White-Nose Disease Has Killed A Million Bats So Far—And There’s No Cure On The Horizon
White-nose disease was first discovered in a single bat cave in upstate New York in 2006. Since then, the fatal fungal illness, which shows up as white patches on the faces and wings of hibernating bats, has spread to 16 states and crossed the Canadian border. The fungus, Geomyces destrucans, is now killing bats in caves, mine shafts, and abandoned buildings as far south as North Carolina, and as far west as Oklahoma. Biologists say that a million bats have died so far, and they add that, unless a way is found to stop the disease, within two decades bats may be entirely extirpated from some regions of the country.
The little brown bat (Myotis lucifugus) has been hardest hit by the sickness—but that’s only because the little brown is the most common of our bat species. There are 22 other species of American bats that also hibernate in caves, and many of those bats are being affected as well. Of special concern to biologists are the endangered Indiana bat and five other bat species that are protected under the U.S. Endangered Species Act (ESA). The disease has already destroyed at least a third of the Indiana bats in the Northeastern U.S., scientists say.
Along with the Indiana bat, the Virginia big-eared bat, the Ozark big-eared bat, the greater (Mexican) long-nosed bat, the lesser long-nosed bat, and the gray bat are also officially listed as endangered, and are vulnerable to the white-nose fungus. The disease causes unusual behavior in its victims, including flying during the day, and flying during cold weather when no food is available. Scientists speculate that the extra activity during time when they are normally asleep contributes to bat mortality by causing them to exhaust their winter stores of fat, thereby starving them to death.

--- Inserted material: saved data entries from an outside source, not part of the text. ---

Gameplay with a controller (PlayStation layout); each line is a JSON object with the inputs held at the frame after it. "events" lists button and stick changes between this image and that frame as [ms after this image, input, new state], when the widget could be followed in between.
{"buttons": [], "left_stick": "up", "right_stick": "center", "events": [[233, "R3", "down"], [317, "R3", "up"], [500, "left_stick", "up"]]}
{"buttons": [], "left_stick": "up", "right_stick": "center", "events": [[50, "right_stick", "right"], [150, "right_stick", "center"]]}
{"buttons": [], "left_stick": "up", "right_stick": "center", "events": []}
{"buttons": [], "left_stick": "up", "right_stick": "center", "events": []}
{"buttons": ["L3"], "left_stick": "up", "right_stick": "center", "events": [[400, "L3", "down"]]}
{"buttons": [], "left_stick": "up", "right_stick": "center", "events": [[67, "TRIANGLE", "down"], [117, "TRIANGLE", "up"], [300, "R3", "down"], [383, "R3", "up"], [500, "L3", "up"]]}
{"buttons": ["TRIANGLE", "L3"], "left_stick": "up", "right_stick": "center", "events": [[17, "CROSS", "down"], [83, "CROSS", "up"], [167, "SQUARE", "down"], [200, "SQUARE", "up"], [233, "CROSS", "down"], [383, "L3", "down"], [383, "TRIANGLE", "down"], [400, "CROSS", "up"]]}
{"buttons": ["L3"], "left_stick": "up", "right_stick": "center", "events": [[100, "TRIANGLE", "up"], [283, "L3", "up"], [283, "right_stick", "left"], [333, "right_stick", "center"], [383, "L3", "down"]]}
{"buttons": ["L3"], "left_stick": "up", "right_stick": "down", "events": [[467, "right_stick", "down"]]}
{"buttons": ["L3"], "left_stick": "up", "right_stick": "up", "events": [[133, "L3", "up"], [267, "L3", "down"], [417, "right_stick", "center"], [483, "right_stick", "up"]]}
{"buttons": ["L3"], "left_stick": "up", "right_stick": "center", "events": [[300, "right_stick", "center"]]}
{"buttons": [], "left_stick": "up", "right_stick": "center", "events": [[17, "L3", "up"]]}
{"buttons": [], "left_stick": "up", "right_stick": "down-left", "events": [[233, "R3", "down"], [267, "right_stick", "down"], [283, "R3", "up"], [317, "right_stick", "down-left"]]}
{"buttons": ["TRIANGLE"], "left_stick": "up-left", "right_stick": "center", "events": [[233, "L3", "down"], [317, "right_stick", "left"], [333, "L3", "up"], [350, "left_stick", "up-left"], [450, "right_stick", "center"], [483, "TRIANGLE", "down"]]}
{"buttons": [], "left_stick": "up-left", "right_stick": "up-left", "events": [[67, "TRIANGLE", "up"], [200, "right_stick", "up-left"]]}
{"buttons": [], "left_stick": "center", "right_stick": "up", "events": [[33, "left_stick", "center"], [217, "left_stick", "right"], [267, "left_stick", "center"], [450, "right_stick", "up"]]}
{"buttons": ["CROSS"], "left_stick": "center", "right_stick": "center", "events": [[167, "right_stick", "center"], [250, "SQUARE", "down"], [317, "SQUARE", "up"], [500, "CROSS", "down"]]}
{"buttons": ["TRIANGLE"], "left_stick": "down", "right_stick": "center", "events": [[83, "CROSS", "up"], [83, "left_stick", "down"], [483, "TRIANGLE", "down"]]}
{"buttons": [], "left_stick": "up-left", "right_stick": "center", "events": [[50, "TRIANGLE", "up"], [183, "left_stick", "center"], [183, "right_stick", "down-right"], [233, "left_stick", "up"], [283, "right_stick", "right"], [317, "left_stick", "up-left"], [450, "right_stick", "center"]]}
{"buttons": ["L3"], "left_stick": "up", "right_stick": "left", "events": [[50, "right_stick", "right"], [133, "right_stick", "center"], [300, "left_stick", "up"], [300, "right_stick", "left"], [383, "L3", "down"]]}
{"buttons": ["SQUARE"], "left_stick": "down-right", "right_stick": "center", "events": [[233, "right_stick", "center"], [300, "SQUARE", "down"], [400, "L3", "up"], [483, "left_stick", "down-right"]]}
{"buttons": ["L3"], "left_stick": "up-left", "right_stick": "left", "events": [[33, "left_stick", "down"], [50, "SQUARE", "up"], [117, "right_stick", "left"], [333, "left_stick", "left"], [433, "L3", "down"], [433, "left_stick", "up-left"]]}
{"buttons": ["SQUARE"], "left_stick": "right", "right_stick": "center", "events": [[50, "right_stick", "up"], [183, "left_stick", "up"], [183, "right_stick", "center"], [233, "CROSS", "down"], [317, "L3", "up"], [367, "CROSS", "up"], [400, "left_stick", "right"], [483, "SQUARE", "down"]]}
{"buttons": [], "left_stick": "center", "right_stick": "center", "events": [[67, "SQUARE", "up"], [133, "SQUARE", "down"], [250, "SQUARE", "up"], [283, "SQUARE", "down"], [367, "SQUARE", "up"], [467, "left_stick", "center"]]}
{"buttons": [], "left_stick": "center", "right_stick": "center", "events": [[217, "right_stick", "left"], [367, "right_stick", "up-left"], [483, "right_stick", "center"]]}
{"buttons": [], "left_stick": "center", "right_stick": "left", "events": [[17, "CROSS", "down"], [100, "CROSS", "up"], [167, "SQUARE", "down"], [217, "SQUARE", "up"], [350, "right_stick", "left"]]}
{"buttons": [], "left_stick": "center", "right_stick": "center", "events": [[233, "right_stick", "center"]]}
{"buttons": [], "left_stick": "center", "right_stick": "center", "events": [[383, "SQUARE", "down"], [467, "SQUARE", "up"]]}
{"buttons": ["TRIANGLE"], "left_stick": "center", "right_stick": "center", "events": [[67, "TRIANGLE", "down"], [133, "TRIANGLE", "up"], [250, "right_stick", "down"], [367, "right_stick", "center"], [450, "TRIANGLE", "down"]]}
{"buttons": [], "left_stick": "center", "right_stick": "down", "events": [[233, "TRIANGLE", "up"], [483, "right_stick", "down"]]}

Bats apparently spread the disease to one another when they gather in groups to hibernate. Biologists note that damp, cool caves are ideal places for a fungus to grow. According to scientists, people may also unwittingly be spreading the disease on their shoes and clothing when they travel from one cave to another. As a result, wildlife biologists recommend that people stay out of caves where bats are hibernating.
Another way people can help bats is by using as few pesticides as possible. Each night, bats eat up to two-thirds of their body weight in insects, and when the insects they eat have been exposed to insecticides, the poisonous chemicals can quickly build up to levels that cause reproductive problems, or even death, in the bats.